#### PROBLEMS AND TASKS:
a) In the randperm thread, what worst-case run-time is given for the algorithm that might keep getting m as 1?
b) Write out the passage of the randperm thread that begins at the words "There is no limit" and stops after "finite run time.".

#### EXCERPT TO READ:
There is no limit to the number of times in a row that m might come out
as (say) 1 in that algorithm, so that algorithm is not guaranteed to
finish (except by running out of memory). The algorithm has a
"worst-case" O(infinity) run-time. Calculating its "expected"
(average-case) running time is non-trivial.
From: Greg Heath on 11 Mar 2010 03:33
On Mar 11, 1:51 am, Walter Roberson <rober...(a)hushmail.com> wrote:
> Greg Heath wrote:
> > On Mar 9, 3:58 pm, Walter Roberson <rober...(a)hushmail.com> wrote:
> >> randperm(12)
>
> >> is of order N*log(N) and a guarantee of a finite run time.
>
> >> Any routine that uses selection "with replacement" and compares against the
> >> answers already selected has an infinite tail on the run time.
> > Does that mean there is no finite order bound if, on the ith trial
> > you select x(i) from x = randperm(N) until all integers 1:N
> > were chosen?
>
> Selecting x(i) on the ith trial is not selection "with replacement", it
> is selection "without replacement".

No. You misunderstand. I was proposing that randperm(N)
be called for each i. Then I realized, duh, that you only need x(1).

#### MATERIAL PROVIDED:
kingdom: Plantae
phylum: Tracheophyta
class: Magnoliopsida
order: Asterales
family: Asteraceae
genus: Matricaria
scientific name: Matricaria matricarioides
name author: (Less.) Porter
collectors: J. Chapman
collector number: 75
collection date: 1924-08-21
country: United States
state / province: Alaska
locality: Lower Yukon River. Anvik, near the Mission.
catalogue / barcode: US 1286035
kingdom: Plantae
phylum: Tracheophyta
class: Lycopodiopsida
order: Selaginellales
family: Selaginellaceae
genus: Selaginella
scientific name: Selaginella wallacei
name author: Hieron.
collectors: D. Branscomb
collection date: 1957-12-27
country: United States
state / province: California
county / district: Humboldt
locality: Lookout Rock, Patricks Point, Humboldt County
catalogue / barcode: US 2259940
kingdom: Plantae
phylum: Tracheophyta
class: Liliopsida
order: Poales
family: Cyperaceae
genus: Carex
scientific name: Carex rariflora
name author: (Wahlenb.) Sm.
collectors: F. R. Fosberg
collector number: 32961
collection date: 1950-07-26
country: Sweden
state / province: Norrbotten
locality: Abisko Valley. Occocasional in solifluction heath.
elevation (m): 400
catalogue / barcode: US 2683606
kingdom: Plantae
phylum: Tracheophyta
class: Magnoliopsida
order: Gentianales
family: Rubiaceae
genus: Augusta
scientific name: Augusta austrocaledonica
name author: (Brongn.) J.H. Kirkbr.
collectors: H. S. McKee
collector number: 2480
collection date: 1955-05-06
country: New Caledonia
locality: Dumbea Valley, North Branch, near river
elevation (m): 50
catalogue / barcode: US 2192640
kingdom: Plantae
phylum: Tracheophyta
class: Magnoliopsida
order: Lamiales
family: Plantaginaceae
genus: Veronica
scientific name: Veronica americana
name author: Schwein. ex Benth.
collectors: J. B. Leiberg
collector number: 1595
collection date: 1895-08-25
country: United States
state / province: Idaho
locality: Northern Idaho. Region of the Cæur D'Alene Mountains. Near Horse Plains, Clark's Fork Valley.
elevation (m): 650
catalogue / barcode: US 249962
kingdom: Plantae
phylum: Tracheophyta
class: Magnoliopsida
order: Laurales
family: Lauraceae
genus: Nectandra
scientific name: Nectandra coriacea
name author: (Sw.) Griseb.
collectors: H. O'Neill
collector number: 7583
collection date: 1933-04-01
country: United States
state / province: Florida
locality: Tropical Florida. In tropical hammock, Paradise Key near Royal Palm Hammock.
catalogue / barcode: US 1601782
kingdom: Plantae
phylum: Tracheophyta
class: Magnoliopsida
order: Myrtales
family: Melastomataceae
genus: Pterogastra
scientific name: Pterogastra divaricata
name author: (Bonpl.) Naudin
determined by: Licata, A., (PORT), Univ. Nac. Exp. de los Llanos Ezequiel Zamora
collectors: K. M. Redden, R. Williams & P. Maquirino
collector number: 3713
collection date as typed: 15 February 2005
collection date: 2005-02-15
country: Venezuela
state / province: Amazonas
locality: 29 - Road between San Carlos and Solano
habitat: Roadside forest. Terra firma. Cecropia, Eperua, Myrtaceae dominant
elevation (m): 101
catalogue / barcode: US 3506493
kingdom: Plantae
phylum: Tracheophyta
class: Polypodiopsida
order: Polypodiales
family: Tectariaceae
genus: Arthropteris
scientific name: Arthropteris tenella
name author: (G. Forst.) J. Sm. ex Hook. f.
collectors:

#### RESPONSES FOR EACH TASK:
a) O(infinity)

b)
There is no limit to the number of times in a row that m might come out
as (say) 1 in that algorithm, so that algorithm is not guaranteed to
finish (except by running out of memory). The algorithm has a
"worst-case" O(infinity) run-time. Calculating its "expected"
(average-case) running time is non-trivial.
From: Greg Heath on 11 Mar 2010 03:33
On Mar 11, 1:51 am, Walter Roberson <rober...(a)hushmail.com> wrote:
> Greg Heath wrote:
> > On Mar 9, 3:58 pm, Walter Roberson <rober...(a)hushmail.com> wrote:
> >> randperm(12)
>
> >> is of order N*log(N) and a guarantee of a finite run time.